Belfast Telegraph

11 vulnerable prisoners’ lives saved at Maghaberry Prison

New governor David Kennedy said it was ‘impossible’ to measure the good that had been done through close links with prison staff.

Staff at Maghaberry Prison have saved the lives of 11 vulnerable prisoners.

Inspectors have expressed concern about the care of such inmates in the past and said plans for some men at risk of suicide and self-harm were unacceptable.

The high-security prison’s new governor David Kennedy has said safety was one of his top priorities. Mr Kennedy said officers have rescued 11 lives, 10 last year and one this year.

He added: “The number of prisoners who are kept safe by staff on an ongoing basis through building relationships, it is impossible to measure the good that has been done.”

He said staff interventions were crucial.

Ten prisoners were saved last year, and one this year, according to new figures (Michael Cooper/PA)

“If that person who had taken that deliberate case of self-harm had not been inside Maghaberry with their staff, their lives were saved because this is where they are.”

A number of tragic cases of self-harm and suicide have been recorded within Maghaberry’s walls.

In 2016 a Prisoner Ombudsman report said prison staff watched as a mentally ill inmate blinded himself.

Speaking generally, Mr Kennedy said his staff noticed when behaviour was not normal.

In one case, the governor said, a prisoner would normally have been up and about but was just lying in bed.

The officer checked to find he was self-harming under the covers.

Mr Kennedy added: “There was no reason to check him other than that they had the relationship to observe his behaviour.”

The prison has a special regime for those deemed at risk of suicide or self-harm (Supporting Prisoners At Risk) involving intensive monitoring and measures like safe cells with no ligature points.
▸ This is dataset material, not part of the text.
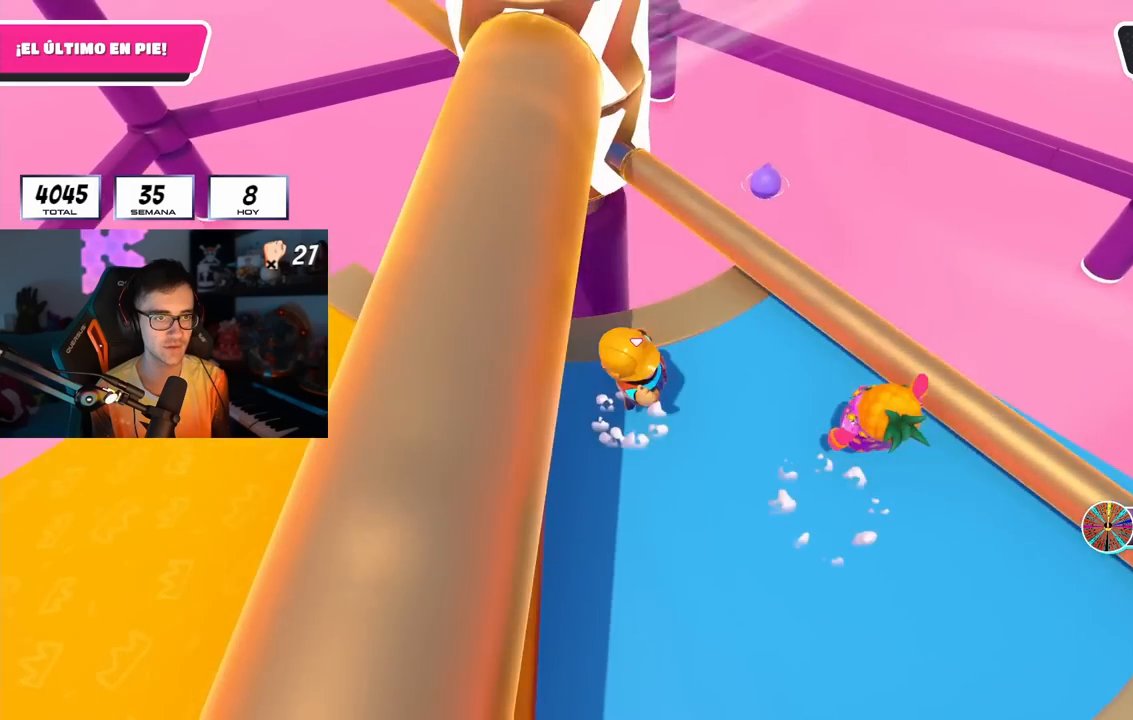
{"buttons": [], "left_stick": "left", "right_stick": "center", "events": [[167, "CROSS", "up"], [217, "left_stick", "left"], [383, "right_stick", "up"], [450, "right_stick", "center"]]}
Mr Kennedy said some officers had been able to spot altered behaviour which had led to lives being saved (Michael Cooper/PA)

In 2008 Colin Bell was able to commit suicide. He had been in a safe cell and was deemed at risk of taking his own life and had a history of self-harm.

His death prompted major reforms within the Northern Ireland Prison Service.

Mr Kennedy said often the Service was not aware of the impact of its work in preventing self-harm.

“The number of lives saved through staff relationships and the processes in place, is unquantifiable.

“I think the staff are very proud of what they are doing and people do get a real sense of achievement and satisfaction.

“The people here do make a difference to prisoners’ lives.

“Every day they make a difference, sometimes a small difference, sometimes a bigger difference.”